─── Extracted material ───
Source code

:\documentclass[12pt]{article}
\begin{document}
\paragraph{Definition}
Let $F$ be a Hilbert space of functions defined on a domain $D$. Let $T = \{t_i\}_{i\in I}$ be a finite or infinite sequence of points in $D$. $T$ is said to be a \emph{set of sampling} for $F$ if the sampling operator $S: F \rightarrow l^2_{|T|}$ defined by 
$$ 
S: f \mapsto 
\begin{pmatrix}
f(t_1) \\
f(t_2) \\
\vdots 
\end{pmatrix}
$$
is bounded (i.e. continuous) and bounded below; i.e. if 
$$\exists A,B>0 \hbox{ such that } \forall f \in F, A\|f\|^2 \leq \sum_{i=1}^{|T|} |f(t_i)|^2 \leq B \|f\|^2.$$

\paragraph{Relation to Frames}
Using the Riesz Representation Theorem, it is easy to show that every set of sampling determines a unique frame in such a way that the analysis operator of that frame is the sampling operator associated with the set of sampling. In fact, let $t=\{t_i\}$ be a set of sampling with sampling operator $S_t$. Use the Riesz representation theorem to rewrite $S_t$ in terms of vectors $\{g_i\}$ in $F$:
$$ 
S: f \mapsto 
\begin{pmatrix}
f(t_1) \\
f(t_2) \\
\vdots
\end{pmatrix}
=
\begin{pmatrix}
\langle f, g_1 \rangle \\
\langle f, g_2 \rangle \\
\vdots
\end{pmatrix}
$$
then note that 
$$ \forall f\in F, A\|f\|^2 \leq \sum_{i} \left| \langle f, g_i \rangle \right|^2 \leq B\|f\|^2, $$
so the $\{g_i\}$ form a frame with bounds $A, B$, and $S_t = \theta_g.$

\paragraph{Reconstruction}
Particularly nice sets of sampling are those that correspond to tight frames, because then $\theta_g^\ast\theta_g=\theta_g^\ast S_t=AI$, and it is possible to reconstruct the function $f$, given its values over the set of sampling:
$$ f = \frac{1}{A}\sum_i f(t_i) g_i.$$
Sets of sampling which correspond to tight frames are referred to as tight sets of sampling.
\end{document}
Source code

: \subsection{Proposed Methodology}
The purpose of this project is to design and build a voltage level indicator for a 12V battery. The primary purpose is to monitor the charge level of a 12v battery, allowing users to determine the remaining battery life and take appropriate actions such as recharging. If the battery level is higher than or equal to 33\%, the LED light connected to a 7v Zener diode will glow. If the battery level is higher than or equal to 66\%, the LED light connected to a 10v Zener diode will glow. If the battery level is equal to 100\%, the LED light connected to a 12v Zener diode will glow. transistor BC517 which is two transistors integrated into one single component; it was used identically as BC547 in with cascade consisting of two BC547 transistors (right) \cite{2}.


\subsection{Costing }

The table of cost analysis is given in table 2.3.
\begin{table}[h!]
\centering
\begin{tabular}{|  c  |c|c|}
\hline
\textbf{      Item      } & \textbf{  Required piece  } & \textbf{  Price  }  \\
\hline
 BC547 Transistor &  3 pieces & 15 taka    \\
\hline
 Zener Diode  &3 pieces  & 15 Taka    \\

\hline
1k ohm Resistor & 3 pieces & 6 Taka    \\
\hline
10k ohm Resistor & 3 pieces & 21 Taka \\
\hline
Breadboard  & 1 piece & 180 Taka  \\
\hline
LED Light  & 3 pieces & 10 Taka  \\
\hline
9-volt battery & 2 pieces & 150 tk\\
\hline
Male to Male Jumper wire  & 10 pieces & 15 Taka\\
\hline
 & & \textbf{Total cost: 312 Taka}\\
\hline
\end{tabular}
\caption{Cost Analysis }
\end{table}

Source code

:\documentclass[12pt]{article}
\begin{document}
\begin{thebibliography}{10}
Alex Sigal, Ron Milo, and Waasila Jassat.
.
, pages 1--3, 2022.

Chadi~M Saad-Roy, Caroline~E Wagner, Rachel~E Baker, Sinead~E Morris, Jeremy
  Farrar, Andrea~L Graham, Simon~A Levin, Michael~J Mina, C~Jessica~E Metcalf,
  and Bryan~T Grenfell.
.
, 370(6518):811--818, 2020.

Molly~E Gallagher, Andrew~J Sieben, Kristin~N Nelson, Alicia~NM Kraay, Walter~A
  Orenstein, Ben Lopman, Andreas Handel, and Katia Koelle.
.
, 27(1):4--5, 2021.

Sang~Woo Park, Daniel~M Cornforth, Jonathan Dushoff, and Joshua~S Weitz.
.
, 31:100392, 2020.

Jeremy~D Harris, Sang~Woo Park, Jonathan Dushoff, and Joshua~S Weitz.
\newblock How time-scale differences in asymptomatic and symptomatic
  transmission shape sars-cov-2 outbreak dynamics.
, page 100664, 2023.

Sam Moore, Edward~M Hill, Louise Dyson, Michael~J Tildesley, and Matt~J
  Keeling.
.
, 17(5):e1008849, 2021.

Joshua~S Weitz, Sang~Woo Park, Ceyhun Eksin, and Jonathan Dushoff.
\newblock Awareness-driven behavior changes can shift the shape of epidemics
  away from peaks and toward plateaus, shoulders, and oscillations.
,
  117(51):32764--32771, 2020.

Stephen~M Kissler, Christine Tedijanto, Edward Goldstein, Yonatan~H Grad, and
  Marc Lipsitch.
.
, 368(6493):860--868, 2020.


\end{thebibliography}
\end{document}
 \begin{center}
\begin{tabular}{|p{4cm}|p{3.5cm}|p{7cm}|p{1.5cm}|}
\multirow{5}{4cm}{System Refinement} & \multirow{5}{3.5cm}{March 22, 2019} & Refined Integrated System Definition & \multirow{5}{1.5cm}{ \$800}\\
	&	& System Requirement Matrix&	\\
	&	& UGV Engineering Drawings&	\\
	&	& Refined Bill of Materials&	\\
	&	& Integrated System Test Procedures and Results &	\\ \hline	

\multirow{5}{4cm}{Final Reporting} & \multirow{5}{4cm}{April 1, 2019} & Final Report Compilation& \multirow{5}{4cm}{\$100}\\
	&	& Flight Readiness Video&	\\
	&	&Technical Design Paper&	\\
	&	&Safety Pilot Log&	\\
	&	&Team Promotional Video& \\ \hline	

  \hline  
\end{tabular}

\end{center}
───
(Task details): Every entry is to be copied exactly, with none omitted.

(Reply):
Source code

:\documentclass[12pt]{article}
\begin{document}
\paragraph{Definition}
Let $F$ be a Hilbert space of functions defined on a domain $D$. Let $T = \{t_i\}_{i\in I}$ be a finite or infinite sequence of points in $D$. $T$ is said to be a \emph{set of sampling} for $F$ if the sampling operator $S: F \rightarrow l^2_{|T|}$ defined by 
$$ 
S: f \mapsto 
\begin{pmatrix}
f(t_1) \\
f(t_2) \\
\vdots 
\end{pmatrix}
$$
is bounded (i.e. continuous) and bounded below; i.e. if 
$$\exists A,B>0 \hbox{ such that } \forall f \in F, A\|f\|^2 \leq \sum_{i=1}^{|T|} |f(t_i)|^2 \leq B \|f\|^2.$$

\paragraph{Relation to Frames}
Using the Riesz Representation Theorem, it is easy to show that every set of sampling determines a unique frame in such a way that the analysis operator of that frame is the sampling operator associated with the set of sampling. In fact, let $t=\{t_i\}$ be a set of sampling with sampling operator $S_t$. Use the Riesz representation theorem to rewrite $S_t$ in terms of vectors $\{g_i\}$ in $F$:
$$ 
S: f \mapsto 
\begin{pmatrix}
f(t_1) \\
f(t_2) \\
\vdots
\end{pmatrix}
=
\begin{pmatrix}
\langle f, g_1 \rangle \\
\langle f, g_2 \rangle \\
\vdots
\end{pmatrix}
$$
then note that 
$$ \forall f\in F, A\|f\|^2 \leq \sum_{i} \left| \langle f, g_i \rangle \right|^2 \leq B\|f\|^2, $$
so the $\{g_i\}$ form a frame with bounds $A, B$, and $S_t = \theta_g.$

\paragraph{Reconstruction}
Particularly nice sets of sampling are those that correspond to tight frames, because then $\theta_g^\ast\theta_g=\theta_g^\ast S_t=AI$, and it is possible to reconstruct the function $f$, given its values over the set of sampling:
$$ f = \frac{1}{A}\sum_i f(t_i) g_i.$$
Sets of sampling which correspond to tight frames are referred to as tight sets of sampling.
\end{document}
Source code

: \subsection{Proposed Methodology}
The purpose of this project is to design and build a voltage level indicator for a 12V battery. The primary purpose is to monitor the charge level of a 12v battery, allowing users to determine the remaining battery life and take appropriate actions such as recharging. If the battery level is higher than or equal to 33\%, the LED light connected to a 7v Zener diode will glow. If the battery level is higher than or equal to 66\%, the LED light connected to a 10v Zener diode will glow. If the battery level is equal to 100\%, the LED light connected to a 12v Zener diode will glow. transistor BC517 which is two transistors integrated into one single component; it was used identically as BC547 in with cascade consisting of two BC547 transistors (right) \cite{2}.


\subsection{Costing }

The table of cost analysis is given in table 2.3.
\begin{table}[h!]
\centering
\begin{tabular}{|  c  |c|c|}
\hline
\textbf{      Item      } & \textbf{  Required piece  } & \textbf{  Price  }  \\
\hline
 BC547 Transistor &  3 pieces & 15 taka    \\
\hline
 Zener Diode  &3 pieces  & 15 Taka    \\

\hline
1k ohm Resistor & 3 pieces & 6 Taka    \\
\hline
10k ohm Resistor & 3 pieces & 21 Taka \\
\hline
Breadboard  & 1 piece & 180 Taka  \\
\hline
LED Light  & 3 pieces & 10 Taka  \\
\hline
9-volt battery & 2 pieces & 150 tk\\
\hline
Male to Male Jumper wire  & 10 pieces & 15 Taka\\
\hline
 & & \textbf{Total cost: 312 Taka}\\
\hline
\end{tabular}
\caption{Cost Analysis }
\end{table}

Source code

:\documentclass[12pt]{article}
\begin{document}
\begin{thebibliography}{10}
Alex Sigal, Ron Milo, and Waasila Jassat.
.
, pages 1--3, 2022.

Chadi~M Saad-Roy, Caroline~E Wagner, Rachel~E Baker, Sinead~E Morris, Jeremy
  Farrar, Andrea~L Graham, Simon~A Levin, Michael~J Mina, C~Jessica~E Metcalf,
  and Bryan~T Grenfell.
.
, 370(6518):811--818, 2020.

Molly~E Gallagher, Andrew~J Sieben, Kristin~N Nelson, Alicia~NM Kraay, Walter~A
  Orenstein, Ben Lopman, Andreas Handel, and Katia Koelle.
.
, 27(1):4--5, 2021.

Sang~Woo Park, Daniel~M Cornforth, Jonathan Dushoff, and Joshua~S Weitz.
.
, 31:100392, 2020.

Jeremy~D Harris, Sang~Woo Park, Jonathan Dushoff, and Joshua~S Weitz.
\newblock How time-scale differences in asymptomatic and symptomatic
  transmission shape sars-cov-2 outbreak dynamics.
, page 100664, 2023.

Sam Moore, Edward~M Hill, Louise Dyson, Michael~J Tildesley, and Matt~J
  Keeling.
.
, 17(5):e1008849, 2021.

Joshua~S Weitz, Sang~Woo Park, Ceyhun Eksin, and Jonathan Dushoff.
\newblock Awareness-driven behavior changes can shift the shape of epidemics
  away from peaks and toward plateaus, shoulders, and oscillations.
,
  117(51):32764--32771, 2020.

Stephen~M Kissler, Christine Tedijanto, Edward Goldstein, Yonatan~H Grad, and
  Marc Lipsitch.
.
, 368(6493):860--868, 2020.


\end{thebibliography}
\end{document}
 \begin{center}
\begin{tabular}{|p{4cm}|p{3.5cm}|p{7cm}|p{1.5cm}|}
\multirow{5}{4cm}{System Refinement} & \multirow{5}{3.5cm}{March 22, 2019} & Refined Integrated System Definition & \multirow{5}{1.5cm}{ \$800}\\
	&	& System Requirement Matrix&	\\
	&	& UGV Engineering Drawings&	\\
	&	& Refined Bill of Materials&	\\
	&	& Integrated System Test Procedures and Results &	\\ \hline	

\multirow{5}{4cm}{Final Reporting} & \multirow{5}{4cm}{April 1, 2019} & Final Report Compilation& \multirow{5}{4cm}{\$100}\\
	&	& Flight Readiness Video&	\\
	&	&Technical Design Paper&	\\
	&	&Safety Pilot Log&	\\
	&	&Team Promotional Video& \\ \hline	

  \hline  
\end{tabular}

\end{center}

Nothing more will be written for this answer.